In un’era in cui l’educazione alle emozioni assume un ruolo cruciale, stiamo costruendo degli strumenti che ci permetteranno di ascoltare in modo esatto e preciso ciò che avviene nella nostra testa, per comprenderlo e, in parte, anche per manipolarlo.

Ciò che forse però non ci stiamo chiedendo con la dovuta insistenza è a chi spetterà l’utilizzo di tali strumenti e con quali finalità. Sarà lecito condividere i nostri feedback emotivi con Spotify per farci consigliare il brano musicale più adatto al mood del momento? E sulla base di quale risultato Spotify deciderà se rendermi più triste o più allegro, più docile o più arrabbiato, più spensierato o più contemplativo? Sarò io a chiederglielo o glielo dirà l’inserzionista di turno in base ai prodotti che deve vendere?

Gli strumenti per digitalizzare le nostre emozioni, trasformandole in e-mozioni, non sono ancora parte del nostro vissuto di tutti i giorni, ma potrebbero presto diventarlo. Spetterà dunque a ciascuno di noi (e ci auguriamo nel modo più consapevole possibile) decidere come condividere con il mondo le nostre emozioni. Un passo importante è stato fatto nell’ultimo decennio con l’avvento del web 3.0, che ha incorporato le nostre emozioni in post, tweet, storie un tempo anonime e oggi, invece, dotate di nome e cognome e pubblicamente disponibili.

Ci sorprendiamo oggi — e talvolta ci inquietiamo — quando pensiamo di acquistare un’automobile nuova e quasi istantaneamente ci troviamo circondati da pubblicità di automobili. Quali emozioni proveremo di fronte a una macchina che sa già tutto di noi prima ancora che glielo diciamo?

In questa transizione tecnologica c’è in ballo molto di più di quanto possiamo minimamente immaginare. Ciò che proviamo, e che la macchina interpreta sotto forma di parametri biologici, è in fondo la vibrazione della nostra anima. È l’eco di un qualcosa di ancora più effimero ed etereo che si esprime attraverso un corpo.
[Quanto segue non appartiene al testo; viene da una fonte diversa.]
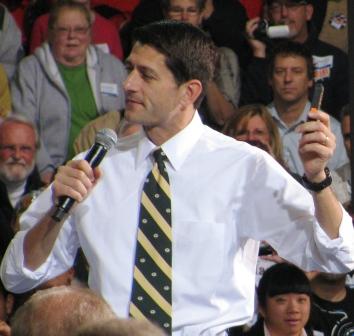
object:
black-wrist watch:
[302, 167, 333, 192]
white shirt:
[0, 109, 354, 336]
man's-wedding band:
[323, 136, 329, 146]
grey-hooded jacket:
[9, 43, 130, 180]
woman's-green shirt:
[56, 60, 99, 163]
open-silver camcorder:
[268, 25, 290, 40]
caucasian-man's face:
[122, 43, 164, 126]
Stiamo percorrendo, a grandi passi, una strada al termine della quale ci attendono risposte ad alcuni dei più grandi interrogativi che da sempre l’uomo si è posto: chi sono io? Di che cosa sono fatto? Qual è il mio posto nel mondo? Interrogativi a cui neanche il Brucaliffo di Alice, in tutta la sua saggezza, sarebbe capace di rispondere. Di fatto lui stesso, come del resto noi ora, si considerava un’incognita.